● TRY IT: Pick every line out of the entries below that has the string "field", and copy it.

Records from a collection
------------------------------

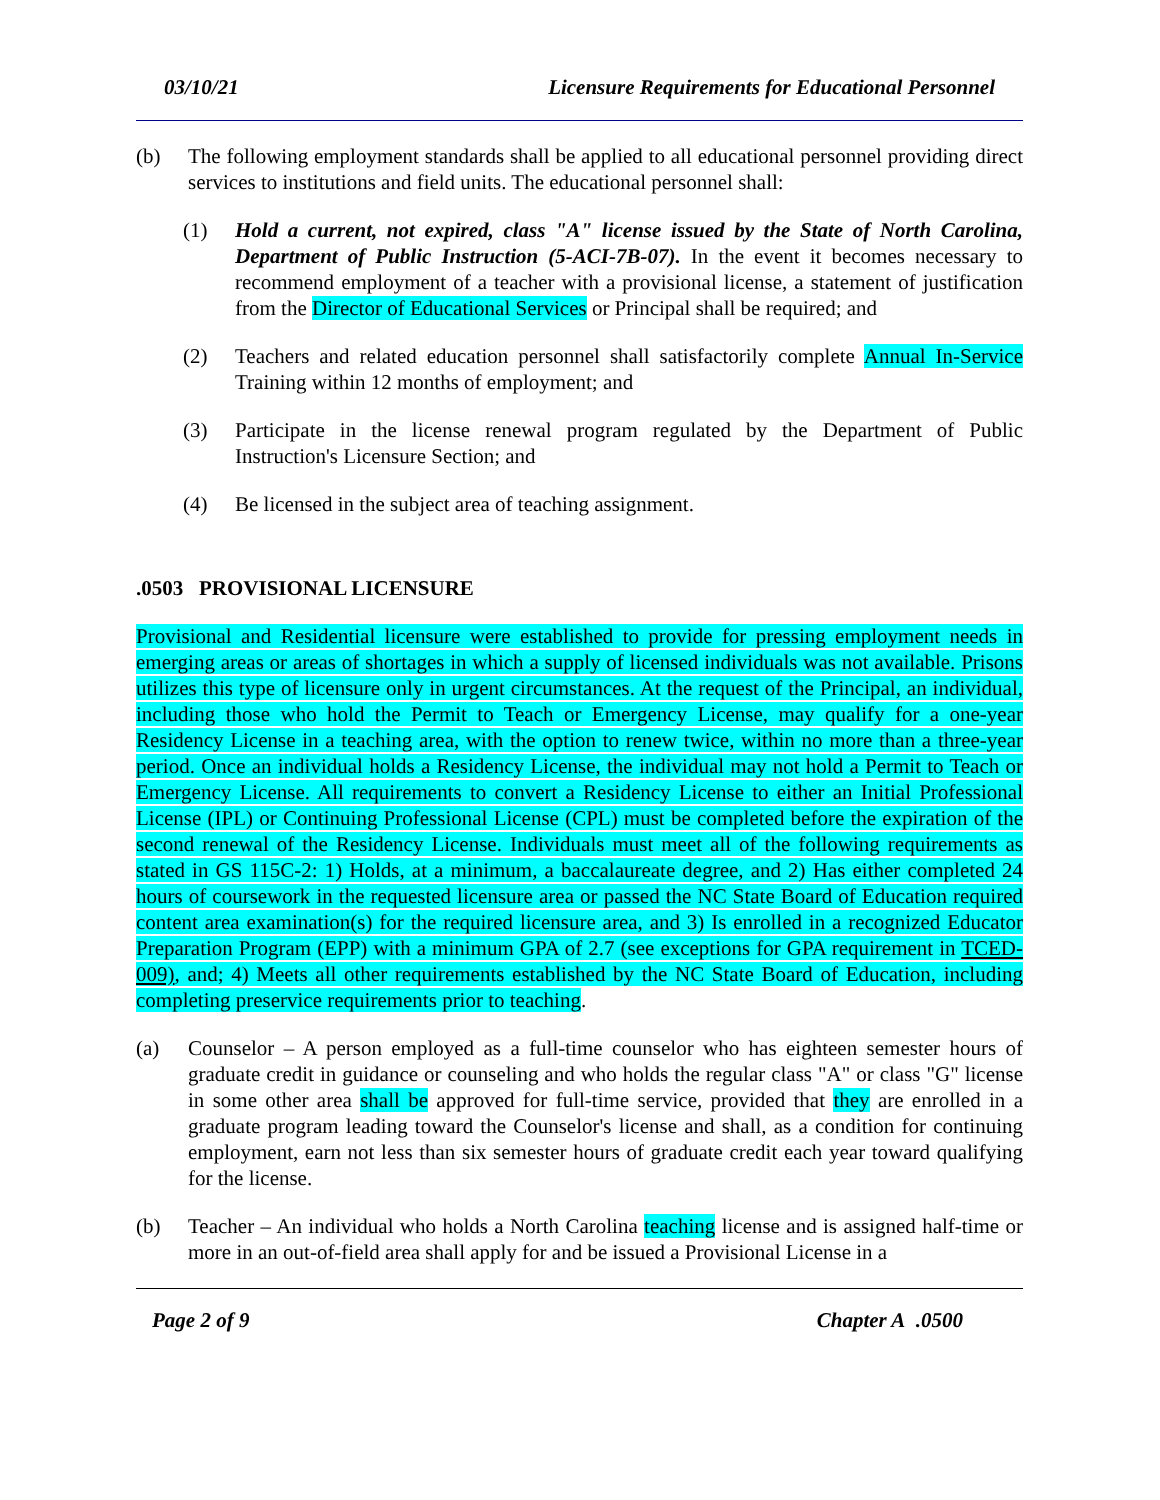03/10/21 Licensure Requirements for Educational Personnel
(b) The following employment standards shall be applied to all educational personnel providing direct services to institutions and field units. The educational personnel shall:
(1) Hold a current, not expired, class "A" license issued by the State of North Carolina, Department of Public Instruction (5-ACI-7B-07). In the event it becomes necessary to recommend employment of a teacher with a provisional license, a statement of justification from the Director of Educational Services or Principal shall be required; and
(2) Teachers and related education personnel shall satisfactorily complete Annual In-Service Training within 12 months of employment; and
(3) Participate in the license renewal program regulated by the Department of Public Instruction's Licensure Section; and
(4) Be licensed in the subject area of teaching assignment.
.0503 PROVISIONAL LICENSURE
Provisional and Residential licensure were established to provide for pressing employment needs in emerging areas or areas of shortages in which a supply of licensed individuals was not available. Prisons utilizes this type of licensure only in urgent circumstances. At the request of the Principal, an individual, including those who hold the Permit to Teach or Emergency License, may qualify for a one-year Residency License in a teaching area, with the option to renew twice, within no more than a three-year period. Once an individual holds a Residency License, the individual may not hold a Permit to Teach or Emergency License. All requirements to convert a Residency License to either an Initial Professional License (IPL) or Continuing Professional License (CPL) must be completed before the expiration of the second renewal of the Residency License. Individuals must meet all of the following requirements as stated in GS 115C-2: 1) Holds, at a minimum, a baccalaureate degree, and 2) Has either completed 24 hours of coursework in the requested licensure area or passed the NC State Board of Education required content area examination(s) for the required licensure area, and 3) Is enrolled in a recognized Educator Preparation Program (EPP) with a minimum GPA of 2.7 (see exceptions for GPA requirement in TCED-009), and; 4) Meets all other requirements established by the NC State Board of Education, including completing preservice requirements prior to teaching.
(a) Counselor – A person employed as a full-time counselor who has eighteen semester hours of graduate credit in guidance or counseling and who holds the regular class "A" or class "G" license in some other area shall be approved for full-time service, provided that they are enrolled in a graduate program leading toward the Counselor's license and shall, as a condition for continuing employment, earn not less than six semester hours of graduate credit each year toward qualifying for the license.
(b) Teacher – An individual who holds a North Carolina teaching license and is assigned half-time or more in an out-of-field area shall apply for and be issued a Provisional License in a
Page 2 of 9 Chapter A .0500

------------------------------

● THE COMPLETED TASK:
(b) The following employment standards shall be applied to all educational personnel providing direct services to institutions and field units. The educational personnel shall:
(b) Teacher – An individual who holds a North Carolina teaching license and is assigned half-time or more in an out-of-field area shall apply for and be issued a Provisional License in a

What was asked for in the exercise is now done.